This bed is a ship

I hold nothing. I let all the aching limbs of tender lovers float away, their tastes fading from my lips, my memory a city swathed in fog, darkening brows half-glimpsed at sprinting distance. 

No body’s weight upon me holds me to earth, but in the depths of me there hang these crystal visions, the blue, blue eyes of untouchable desires. 

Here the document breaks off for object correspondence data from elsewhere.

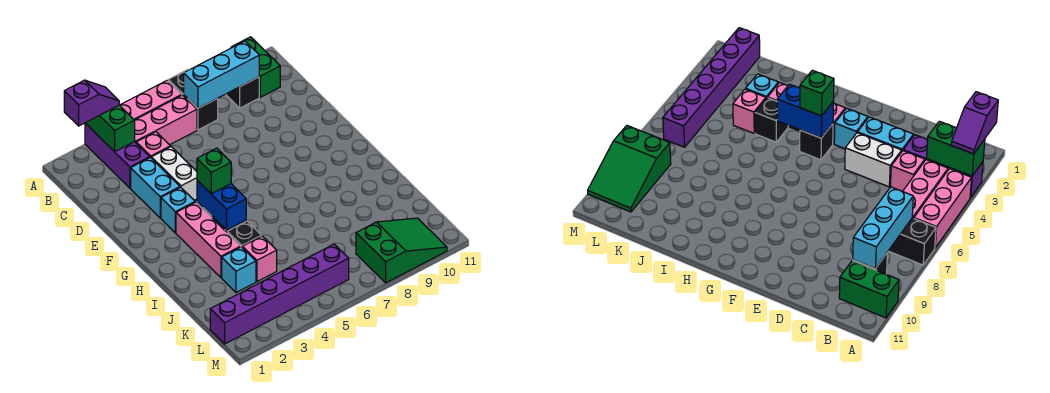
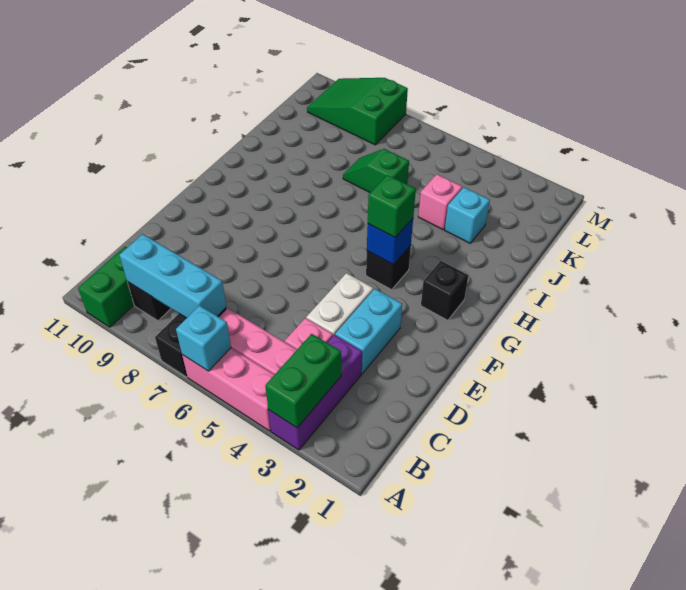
purple slope A2:A3 level 3 top 2 -> none
cyan brick F3 level 1 -> cyan brick A6 level 2
pink brick G3:I3 level 1 -> none
blue brick G4:H4 level 2 -> blue brick G4 level 2
black brick I4 level 1 -> black brick G2 level 1
none -> green slope J6:J7 level 1 top 6
purple brick L1:L6 level 1 -> none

I can hold nothing in my arms, all that can be pressed against me can step also slowly back, or so quickly forward as to make all embrace impossible, but the foolish saintings of my heart are so far from the truth of men that for me to lose them the very continents and constellations of our lives would have to shift.

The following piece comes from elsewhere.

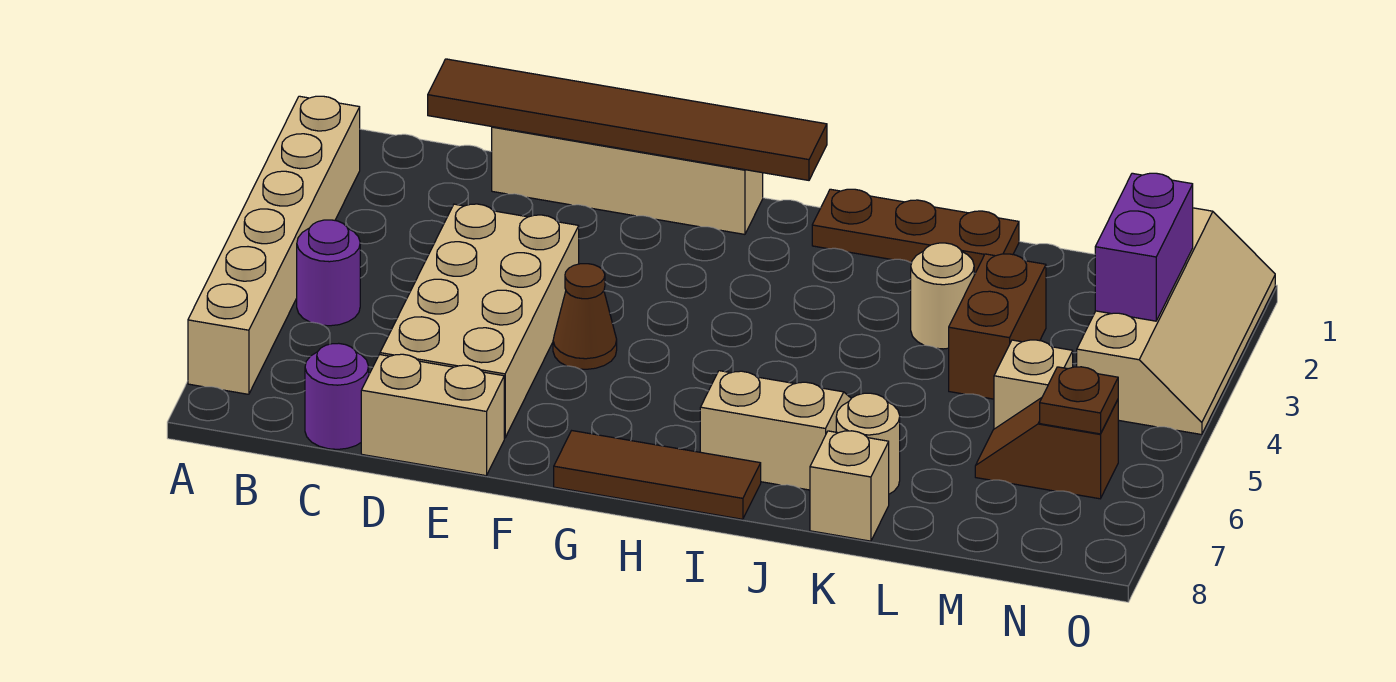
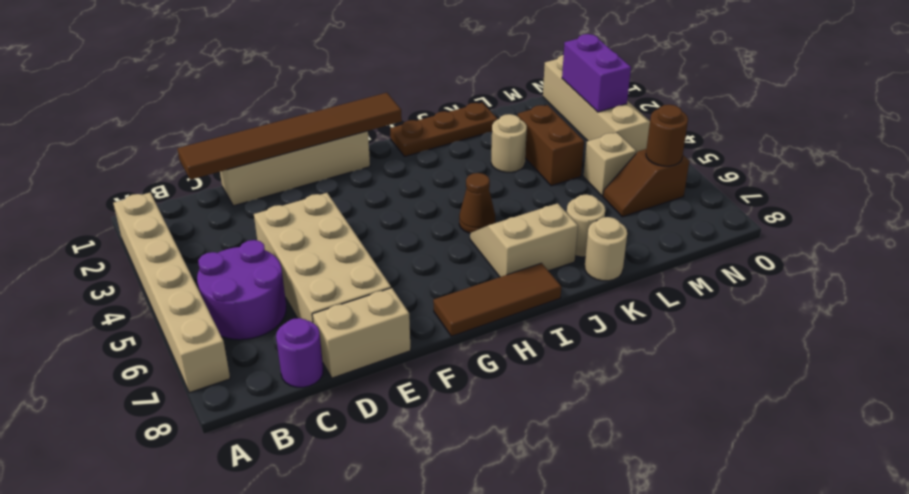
purple round brick B5 level 1 -> purple round brick B5:C6 level 1
brown cone F5 level 1 -> brown cone I5 level 1
tan brick K8 level 1 -> tan round brick K8 level 1
brown plate N6 level 2 -> brown round brick N6 level 2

I daydream of the cracking of these seals, a sudden breaking of silence or an appearance at my door, but I know, I suppose, the truth:

I will love these men forever because I owe them nothing, because they want nothing from me, and so I tumble over all my burning body to give and give and give of myself, to pour the libation of my life upon them, and I know these are a good deal too many pretty words to say I want to fuck the ones who will not have me, let me say too:

what a thing it is, to be in love without love getting in the way. 

I torment myself, but these romantics from warmer places, their voices ring the clearest in my head, all my words formed for those who would keep my lips from their necks, and perhaps every poem of lust makes me more myself than its satiation could. 

but still (you), to reach across a table, to sit quietly with my head in your lap.

or (you), to climb aboard a bus and then another and then another just to tend your wounds and hear your voice running like an engine in your throat.

a jagged ear, a crooked smile. 

someone, something real, is always temporary. inevitable ending sneaking into a familiar voice, slowly, or the plate glass fall of a quick unraveling, or the messy pulled out stitch. 

an idea I can love forever.

it would, perhaps, ruin it all, to pull one of these strings of all my fancy down into the dirt of living and to try and reconcile these vast seas of feeling with two glasses of water in a small kitchen.

but I want, I want, I want, I want, I want.